I begin to question what I am still doing here, and if I am a total failure as a freelance writer.

It’s not really about the money with me, or the vacations (I don’t even like travelling much), no, it’s more, I feel like making that first million dollars and travelling to Bali is a sort of graduation rite for freelance writers, since we obviously did not go to school, those were like markers and I felt the need to make those markers to call myself a freelance writer.

So yes, every correction that undermines my articles remind me unabashedly how far from the finish line I am, and how afraid I am of being a failure.

But for all my misgivings, about myself, I have somehow successfully meandered my way through this psychological racket and gnawing fear, in fact, after every shock wave, I realized I was knowing more and more about content writing.

I remember at my first job, I don’t even know what a keyword is or how to use it, my client proposed I start using keywords in my posts, and after being told that the world crashed on my head (as per usual), but at the end, I did get the hang of it, I did become adept at keyword research, SEO, social media marketing etc., and I learned about many tantalizing content marketing speak. I fill in my dark spots every time someone flashes a light on them.
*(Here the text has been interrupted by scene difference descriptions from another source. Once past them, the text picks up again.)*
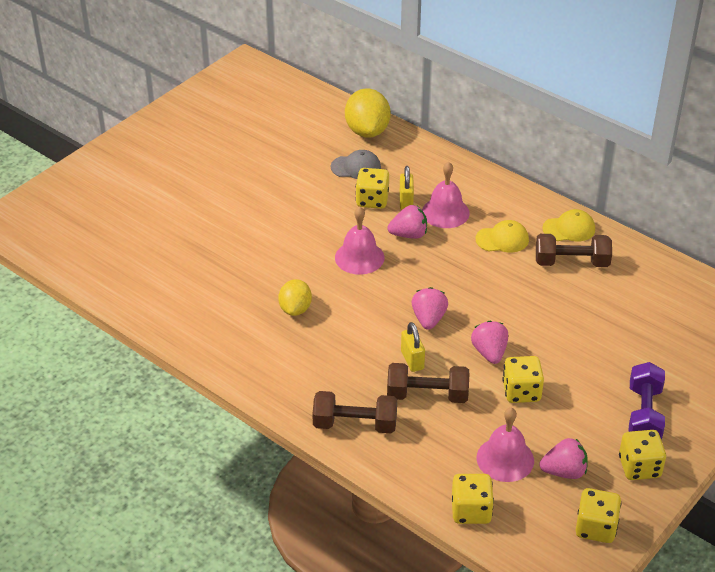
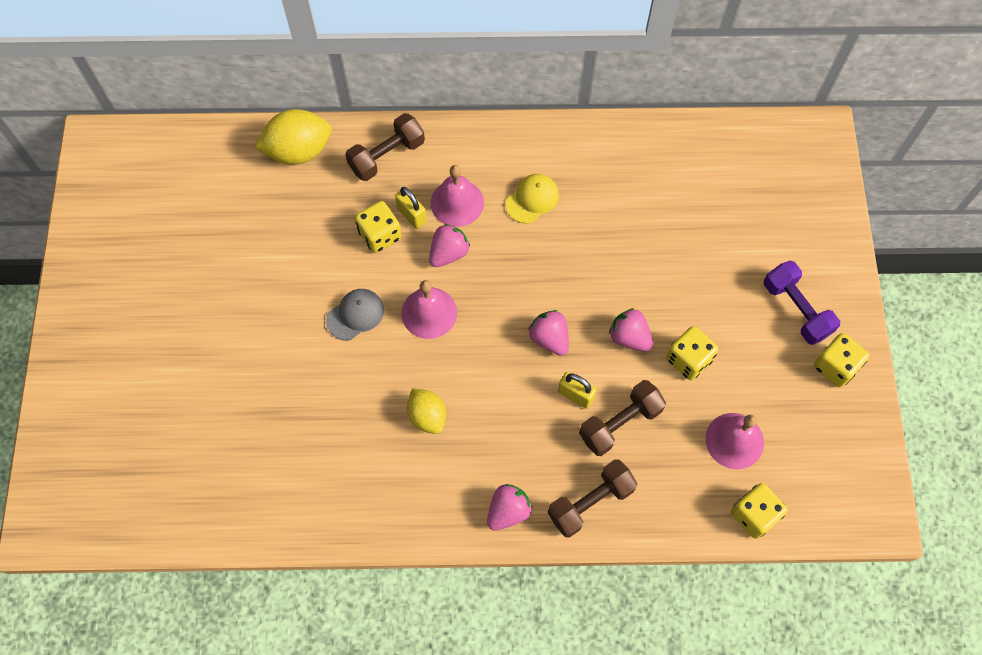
camera: 40 degrees left, 25 degrees up
grey cap [331,150,381,179] -> grey cap moved to [326,289,384,340]
yellow lemon [345,88,391,138] -> yellow lemon turned 60 degrees counterclockwise [255,109,332,165]
brown dumbbell [536,234,612,267] -> brown dumbbell moved to [345,113,425,181]
pink strawberry [539,438,588,479] -> pink strawberry moved to [487,484,532,530]
yellow cap [542,209,595,241] -> none
yellow dice [576,488,622,543] -> none

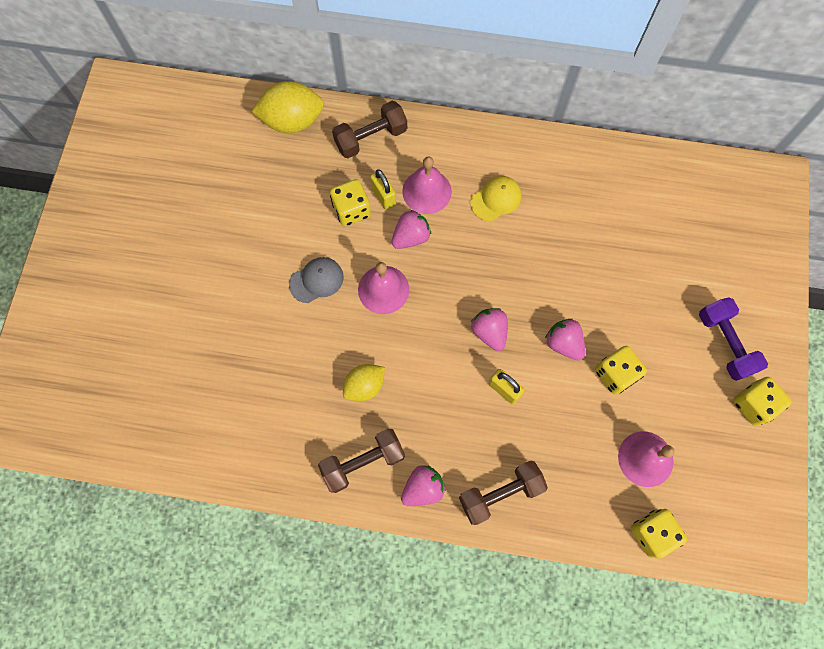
camera: 10 degrees right, 5 degrees up
yellow lemon [407,388,446,434] -> yellow lemon turned 75 degrees clockwise [343,364,385,401]
brown dumbbell [579,380,666,456] -> brown dumbbell moved to [318,428,405,493]

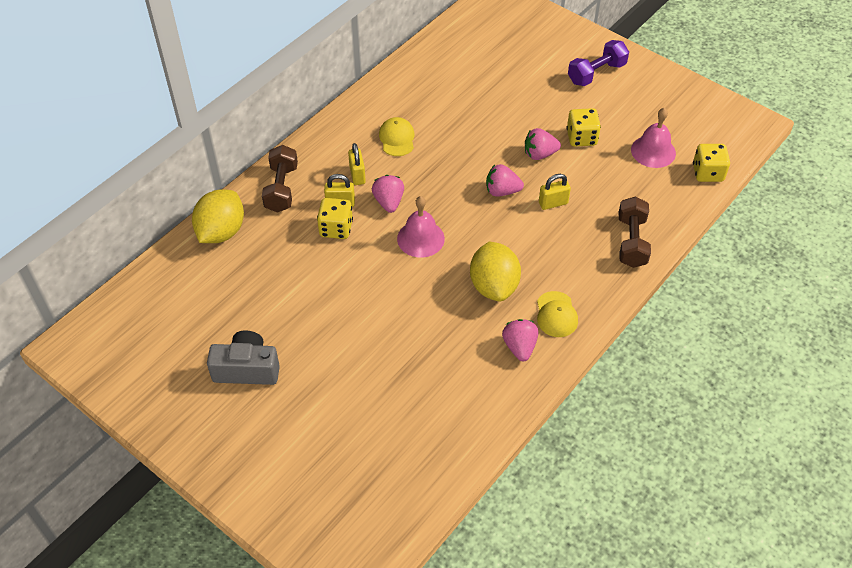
camera: 60 degrees left, 20 degrees down
grey cap [289,257,344,303] -> none
brown dumbbell [318,428,405,493] -> yellow cap [537,291,578,337]
yellow lemon [343,364,385,401] -> yellow lemon [470,242,521,301], size x1.59
pink strawberry [401,465,446,506] -> pink strawberry moved to [502,319,538,361]
pink bell [402,156,452,214] -> yellow padlock [348,143,366,185]
purple dumbbell [699,297,768,381] -> purple dumbbell turned 45 degrees counterclockwise [568,40,629,86]
yellow dice [733,377,792,426] -> none
none -> grey camera [207,331,280,385]

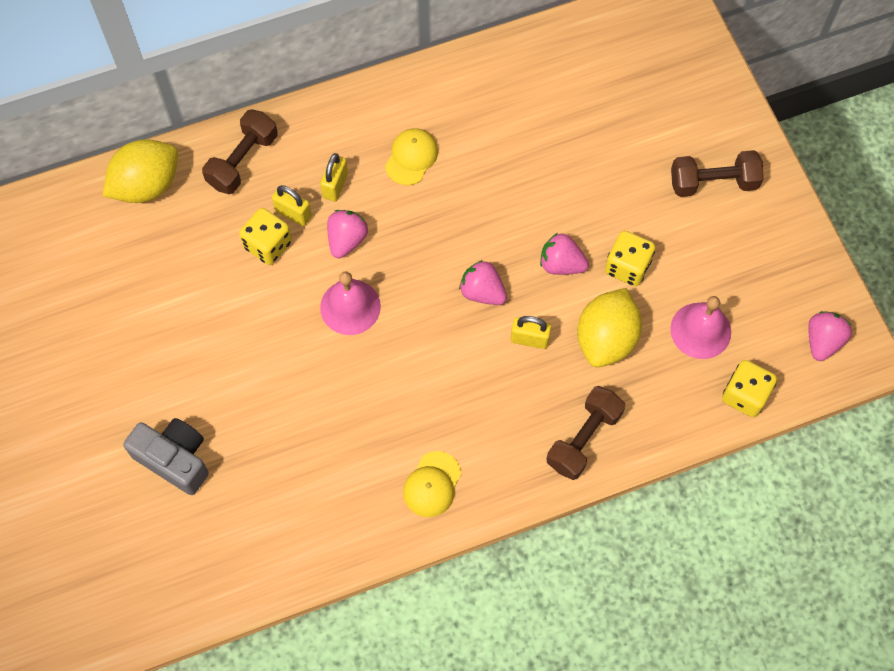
camera: 30 degrees right, 15 degrees up
grey camera [207,331,280,385] -> grey camera moved to [123,418,209,495]
yellow lemon [470,242,521,301] -> yellow lemon moved to [577,288,642,367]
pink strawberry [502,319,538,361] -> pink strawberry moved to [809,311,852,361]
purple dumbbell [568,40,629,86] -> brown dumbbell [671,150,764,197]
Perhaps, three years is not such a bad number of years for an academic course, I consider the first two years of my writing career as a learning curve anyway, because the real deal began in my third year of writing.

First off, more than 80% of everything I have earned as a content writer I happened to earn during my third year, and more than half of everything I ever wrote occurred during the past eight months, so if I have written 200 thousand words in 36 months, more than 100 thousand words were written in the past 8 months alone.

With that, I would say no, I am not a failure, yet, I just have some very serious discipline issues to fix, and pray life doesn’t throw another surprise at me.

I mean it still hurts to see those emails (it did last week), but I guess taking damage makes you survive, it makes grow. . . if you did not cave in anyway.

Why Did I Write This?

I still have long ways to go, no doubt about that, and I am no dashing hero fighting against the odds, nope, I am just lazy and my story is pathetic. But I just got to say, that fear, that feeling of being inadequate because of some suggestion or correction, is very real and very concerning, and some writers, are probably going through the same thing, especially the perfectionists amongst us, I don’t want to imagine the wreck you must have been.

I am not going to tell you not to give up, I am not your counselor and this is not therapy, but I am saying it’s okay, and looking from my experience, the odds will steadily rise in your favor. The trick is to never stop, grind no matter what, then find a way to step up.

In fact, for me, writing and publishing this on Medium is one of my attempts towards becoming a better writer. I don’t usually try to sound emotionally dramatic or stuff like that, this is a new side to my writing, I don’t bring out the vulnerable, but I wrote this because a friend once blurted “. . . common, you don’t know who it [my story] could inspire”, so uhh, here we are.

Now, since I do not intend to keep the whole world updated about my mental state of mind, my next post is not going to be so (air quote) awakening, and it has a high probability of being about something stupid, in fact, I have plans to write about ‘Top 10 Jobs That Will Get You Murdered The Moment You Are Hired’. See ya.